[Collected data]
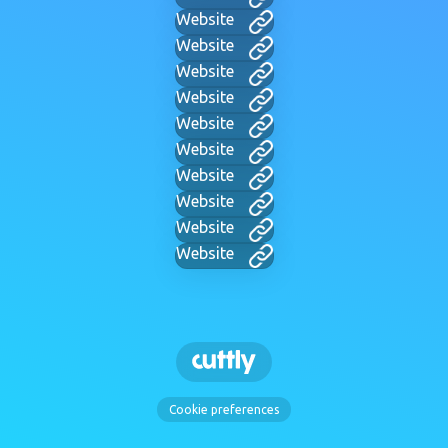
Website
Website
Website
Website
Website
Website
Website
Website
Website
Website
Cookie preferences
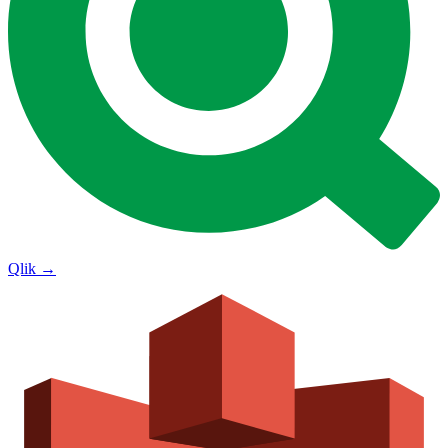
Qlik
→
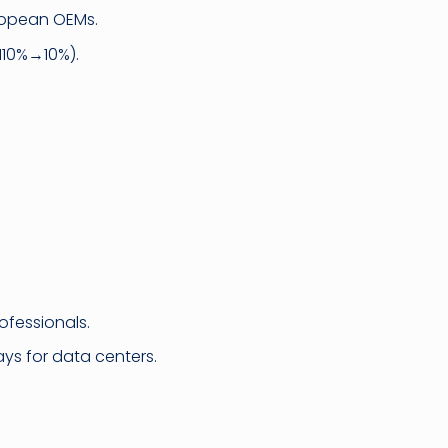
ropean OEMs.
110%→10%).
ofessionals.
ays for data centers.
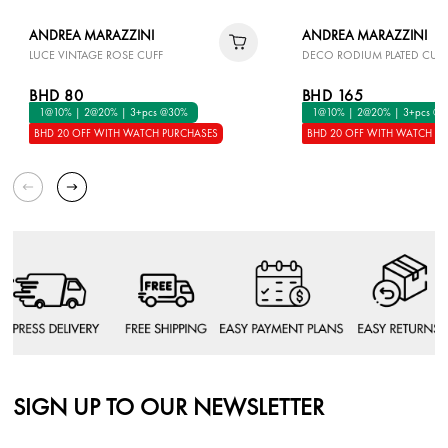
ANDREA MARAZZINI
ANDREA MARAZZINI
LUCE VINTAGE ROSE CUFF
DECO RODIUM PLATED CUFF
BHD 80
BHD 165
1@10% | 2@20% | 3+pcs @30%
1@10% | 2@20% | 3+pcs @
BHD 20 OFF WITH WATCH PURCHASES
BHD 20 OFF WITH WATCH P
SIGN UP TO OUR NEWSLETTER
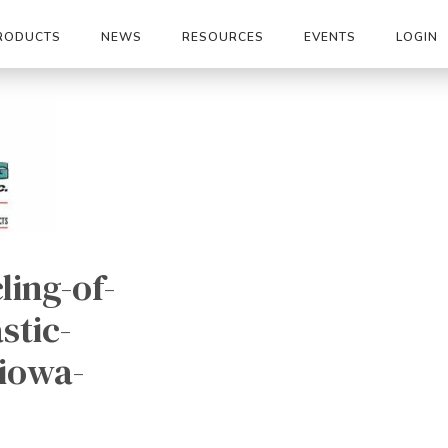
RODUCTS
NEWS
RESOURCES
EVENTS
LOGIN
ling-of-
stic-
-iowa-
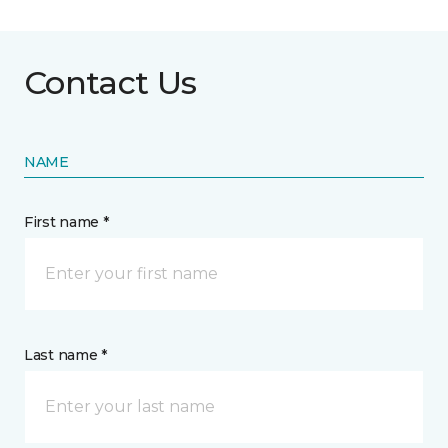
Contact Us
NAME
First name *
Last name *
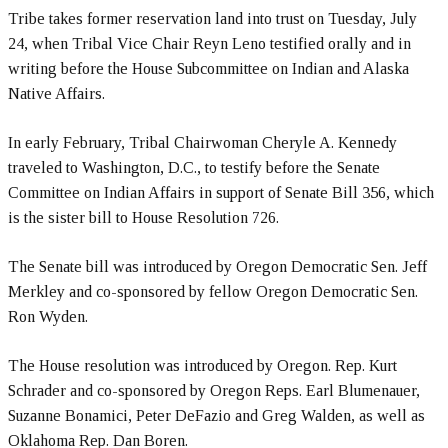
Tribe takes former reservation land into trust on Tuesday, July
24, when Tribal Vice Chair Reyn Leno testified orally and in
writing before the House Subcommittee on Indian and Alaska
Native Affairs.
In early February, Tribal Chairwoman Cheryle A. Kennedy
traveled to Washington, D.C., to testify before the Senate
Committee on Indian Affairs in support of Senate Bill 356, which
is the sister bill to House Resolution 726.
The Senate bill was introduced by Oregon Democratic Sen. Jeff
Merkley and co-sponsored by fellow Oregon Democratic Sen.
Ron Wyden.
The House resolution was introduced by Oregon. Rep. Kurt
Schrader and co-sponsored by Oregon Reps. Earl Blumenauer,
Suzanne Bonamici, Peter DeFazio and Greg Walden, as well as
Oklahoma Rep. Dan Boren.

--- Job ---
Please format the data from its start up to and including the line with "ays for data centers." as a Markdown table with the columns Row and Line, numbering each row, skipping blank lines, and leaving the pictures out.

--- Answer to this problem ---
| Row | Line |
|---|---|
| 1 | Website |
| 2 | Website |
| 3 | Website |
| 4 | Website |
| 5 | Website |
| 6 | Website |
| 7 | Website |
| 8 | Website |
| 9 | Website |
| 10 | Website |
| 11 | Cookie preferences |
| 12 | Qlik |
| 13 | → |
| 14 | ropean OEMs. |
| 15 | 110%→10%). |
| 16 | ofessionals. |
| 17 | ays for data centers. |